* Work request
Produce a copy of every line in the records that holds the string "round".

___ Input data ___

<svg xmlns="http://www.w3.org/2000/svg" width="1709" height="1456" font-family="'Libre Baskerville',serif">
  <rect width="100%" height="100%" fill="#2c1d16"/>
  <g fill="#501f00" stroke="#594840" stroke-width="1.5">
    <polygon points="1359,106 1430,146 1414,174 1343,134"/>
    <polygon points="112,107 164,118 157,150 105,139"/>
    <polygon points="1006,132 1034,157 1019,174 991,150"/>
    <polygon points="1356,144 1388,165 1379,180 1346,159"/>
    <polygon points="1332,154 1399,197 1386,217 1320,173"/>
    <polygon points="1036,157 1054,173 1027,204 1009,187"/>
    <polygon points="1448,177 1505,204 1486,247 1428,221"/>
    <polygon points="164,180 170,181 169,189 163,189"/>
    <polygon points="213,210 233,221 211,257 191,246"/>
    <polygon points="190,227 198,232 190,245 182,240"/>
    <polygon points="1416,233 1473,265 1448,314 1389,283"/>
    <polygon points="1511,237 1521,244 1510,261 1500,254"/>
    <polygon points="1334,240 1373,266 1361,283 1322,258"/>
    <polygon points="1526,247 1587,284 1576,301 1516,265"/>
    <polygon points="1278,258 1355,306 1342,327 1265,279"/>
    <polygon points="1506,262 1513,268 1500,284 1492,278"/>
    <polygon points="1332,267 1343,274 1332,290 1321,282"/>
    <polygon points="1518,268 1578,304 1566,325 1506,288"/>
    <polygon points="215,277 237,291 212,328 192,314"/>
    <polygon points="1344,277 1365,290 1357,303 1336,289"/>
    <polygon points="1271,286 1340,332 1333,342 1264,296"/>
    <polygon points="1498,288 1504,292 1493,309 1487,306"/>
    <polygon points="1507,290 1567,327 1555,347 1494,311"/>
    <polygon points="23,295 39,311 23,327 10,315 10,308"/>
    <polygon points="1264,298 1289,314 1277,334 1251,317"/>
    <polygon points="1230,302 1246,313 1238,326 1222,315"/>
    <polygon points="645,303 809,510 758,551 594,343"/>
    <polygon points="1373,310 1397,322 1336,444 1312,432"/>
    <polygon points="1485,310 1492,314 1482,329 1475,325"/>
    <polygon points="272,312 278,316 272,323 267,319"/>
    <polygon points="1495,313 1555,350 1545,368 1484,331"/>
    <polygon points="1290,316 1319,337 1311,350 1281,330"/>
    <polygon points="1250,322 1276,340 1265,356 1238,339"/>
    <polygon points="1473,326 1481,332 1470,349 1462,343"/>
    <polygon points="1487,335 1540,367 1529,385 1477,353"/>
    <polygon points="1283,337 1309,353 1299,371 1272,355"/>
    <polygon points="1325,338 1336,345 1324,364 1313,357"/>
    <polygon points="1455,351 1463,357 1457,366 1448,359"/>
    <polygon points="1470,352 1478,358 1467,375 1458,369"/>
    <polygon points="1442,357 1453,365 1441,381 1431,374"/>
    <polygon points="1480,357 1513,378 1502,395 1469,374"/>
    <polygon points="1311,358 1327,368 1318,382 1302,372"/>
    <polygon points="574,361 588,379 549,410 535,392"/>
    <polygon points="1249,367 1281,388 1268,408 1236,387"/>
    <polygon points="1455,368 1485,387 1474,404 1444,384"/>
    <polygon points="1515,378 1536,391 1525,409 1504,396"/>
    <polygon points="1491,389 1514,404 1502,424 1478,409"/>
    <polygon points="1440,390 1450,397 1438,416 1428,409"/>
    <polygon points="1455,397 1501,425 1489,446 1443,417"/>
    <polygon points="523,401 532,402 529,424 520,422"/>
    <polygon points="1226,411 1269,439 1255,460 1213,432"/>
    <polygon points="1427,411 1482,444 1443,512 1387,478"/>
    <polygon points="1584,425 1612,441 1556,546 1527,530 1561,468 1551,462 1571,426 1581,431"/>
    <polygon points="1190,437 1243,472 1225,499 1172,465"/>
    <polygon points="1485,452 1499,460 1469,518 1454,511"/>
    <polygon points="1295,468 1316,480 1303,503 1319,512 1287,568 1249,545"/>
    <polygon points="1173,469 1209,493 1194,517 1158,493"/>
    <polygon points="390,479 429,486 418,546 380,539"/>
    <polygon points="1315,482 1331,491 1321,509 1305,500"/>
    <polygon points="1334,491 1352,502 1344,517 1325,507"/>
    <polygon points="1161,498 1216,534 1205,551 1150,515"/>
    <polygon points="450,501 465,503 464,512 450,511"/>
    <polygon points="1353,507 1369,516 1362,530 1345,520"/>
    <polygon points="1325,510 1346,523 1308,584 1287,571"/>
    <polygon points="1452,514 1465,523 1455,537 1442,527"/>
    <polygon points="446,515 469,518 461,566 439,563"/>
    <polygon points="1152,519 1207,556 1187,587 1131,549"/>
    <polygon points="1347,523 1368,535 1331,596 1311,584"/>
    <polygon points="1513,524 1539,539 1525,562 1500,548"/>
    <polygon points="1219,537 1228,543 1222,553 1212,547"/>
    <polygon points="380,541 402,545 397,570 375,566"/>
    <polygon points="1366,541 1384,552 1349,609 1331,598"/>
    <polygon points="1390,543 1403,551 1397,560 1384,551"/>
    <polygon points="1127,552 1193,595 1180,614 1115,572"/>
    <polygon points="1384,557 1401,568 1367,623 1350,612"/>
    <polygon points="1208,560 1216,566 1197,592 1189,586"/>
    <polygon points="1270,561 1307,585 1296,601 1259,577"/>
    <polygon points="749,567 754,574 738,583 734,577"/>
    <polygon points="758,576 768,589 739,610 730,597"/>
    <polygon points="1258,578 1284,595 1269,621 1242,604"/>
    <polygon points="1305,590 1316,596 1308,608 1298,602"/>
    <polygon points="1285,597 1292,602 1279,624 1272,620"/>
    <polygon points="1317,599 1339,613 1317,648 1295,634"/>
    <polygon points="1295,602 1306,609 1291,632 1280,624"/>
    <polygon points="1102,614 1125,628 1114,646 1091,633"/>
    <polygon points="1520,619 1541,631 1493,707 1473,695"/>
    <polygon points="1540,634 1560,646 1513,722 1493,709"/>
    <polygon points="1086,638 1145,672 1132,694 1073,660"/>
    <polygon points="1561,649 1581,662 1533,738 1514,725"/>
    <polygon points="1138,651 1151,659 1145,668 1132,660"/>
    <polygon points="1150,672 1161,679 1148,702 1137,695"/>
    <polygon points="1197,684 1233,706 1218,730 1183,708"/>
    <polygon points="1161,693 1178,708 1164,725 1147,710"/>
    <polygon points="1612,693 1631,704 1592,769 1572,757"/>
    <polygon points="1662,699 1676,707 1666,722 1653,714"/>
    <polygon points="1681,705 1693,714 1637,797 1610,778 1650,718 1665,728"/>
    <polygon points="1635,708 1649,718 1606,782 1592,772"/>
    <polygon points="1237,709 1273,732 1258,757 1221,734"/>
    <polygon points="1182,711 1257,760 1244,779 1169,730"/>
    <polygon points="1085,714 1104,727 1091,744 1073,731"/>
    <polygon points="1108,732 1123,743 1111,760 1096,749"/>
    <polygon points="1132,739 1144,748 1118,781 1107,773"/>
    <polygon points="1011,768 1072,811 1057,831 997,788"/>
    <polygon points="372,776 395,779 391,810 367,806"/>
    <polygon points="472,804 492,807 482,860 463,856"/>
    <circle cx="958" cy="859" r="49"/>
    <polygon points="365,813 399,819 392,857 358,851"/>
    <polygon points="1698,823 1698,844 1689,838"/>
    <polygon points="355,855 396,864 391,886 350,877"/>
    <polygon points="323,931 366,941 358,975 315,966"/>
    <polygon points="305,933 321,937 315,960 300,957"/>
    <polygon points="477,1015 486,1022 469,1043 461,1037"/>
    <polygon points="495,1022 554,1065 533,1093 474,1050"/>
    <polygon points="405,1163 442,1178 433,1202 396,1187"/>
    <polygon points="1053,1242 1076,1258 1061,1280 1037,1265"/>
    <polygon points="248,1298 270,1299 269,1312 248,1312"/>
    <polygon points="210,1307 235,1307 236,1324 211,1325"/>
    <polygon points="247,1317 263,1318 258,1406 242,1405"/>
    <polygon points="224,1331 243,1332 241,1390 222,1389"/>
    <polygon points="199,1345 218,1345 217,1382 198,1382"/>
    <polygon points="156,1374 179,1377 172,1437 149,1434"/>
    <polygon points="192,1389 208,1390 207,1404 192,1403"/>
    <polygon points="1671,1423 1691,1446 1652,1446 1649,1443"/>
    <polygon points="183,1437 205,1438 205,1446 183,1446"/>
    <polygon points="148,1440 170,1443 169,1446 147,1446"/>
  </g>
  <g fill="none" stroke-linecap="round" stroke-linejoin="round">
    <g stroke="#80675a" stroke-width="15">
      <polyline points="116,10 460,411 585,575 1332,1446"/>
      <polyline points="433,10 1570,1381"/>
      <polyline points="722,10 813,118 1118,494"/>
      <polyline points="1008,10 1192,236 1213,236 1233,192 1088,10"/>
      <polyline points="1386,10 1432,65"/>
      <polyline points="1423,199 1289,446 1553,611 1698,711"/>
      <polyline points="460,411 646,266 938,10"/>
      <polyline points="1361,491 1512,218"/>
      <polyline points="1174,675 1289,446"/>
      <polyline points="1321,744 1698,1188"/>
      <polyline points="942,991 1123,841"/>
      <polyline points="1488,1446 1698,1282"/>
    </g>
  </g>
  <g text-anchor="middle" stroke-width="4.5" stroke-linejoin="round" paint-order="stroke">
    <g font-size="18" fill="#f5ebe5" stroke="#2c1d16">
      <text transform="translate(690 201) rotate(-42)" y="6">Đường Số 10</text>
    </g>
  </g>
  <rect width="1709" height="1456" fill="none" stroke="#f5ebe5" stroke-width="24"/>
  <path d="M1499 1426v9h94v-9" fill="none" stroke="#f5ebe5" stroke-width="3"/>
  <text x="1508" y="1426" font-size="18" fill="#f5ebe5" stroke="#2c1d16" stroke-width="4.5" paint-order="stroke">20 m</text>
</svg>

___

* Response box
  <g fill="none" stroke-linecap="round" stroke-linejoin="round">
  <g text-anchor="middle" stroke-width="4.5" stroke-linejoin="round" paint-order="stroke">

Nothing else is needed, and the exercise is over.